▶ _Dataset records_:
** begin **

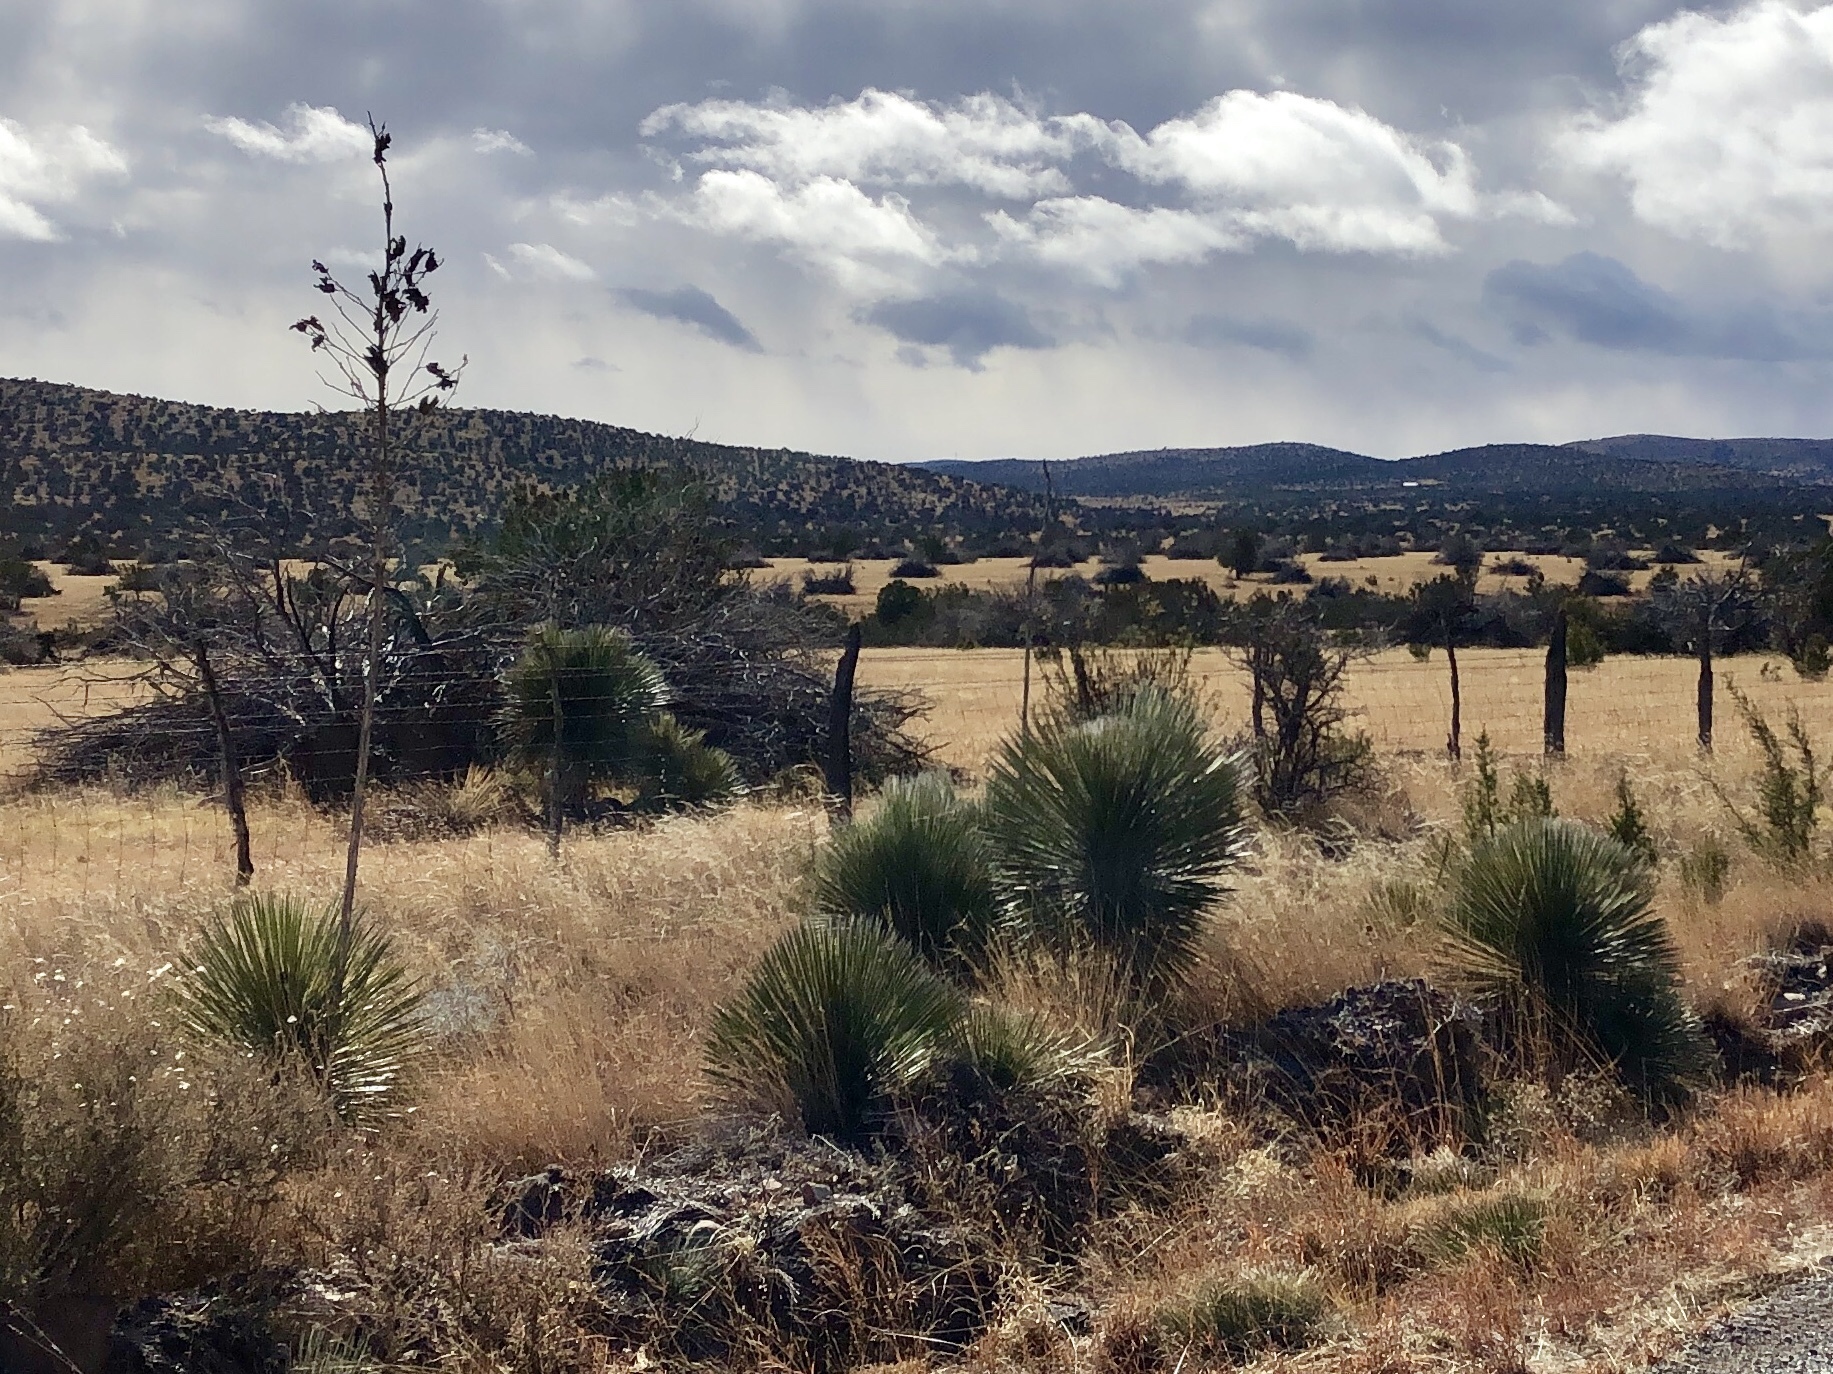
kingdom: Plantae
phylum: Tracheophyta
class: Liliopsida
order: Asparagales
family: Asparagaceae
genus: Yucca
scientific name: Yucca elata
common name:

** end **

▶ _Set exercise_:
Copy out every line of text in the items above word for word, leaving out the pictures.

▶ _Full answer_:
kingdom: Plantae
phylum: Tracheophyta
class: Liliopsida
order: Asparagales
family: Asparagaceae
genus: Yucca
scientific name: Yucca elata
common name:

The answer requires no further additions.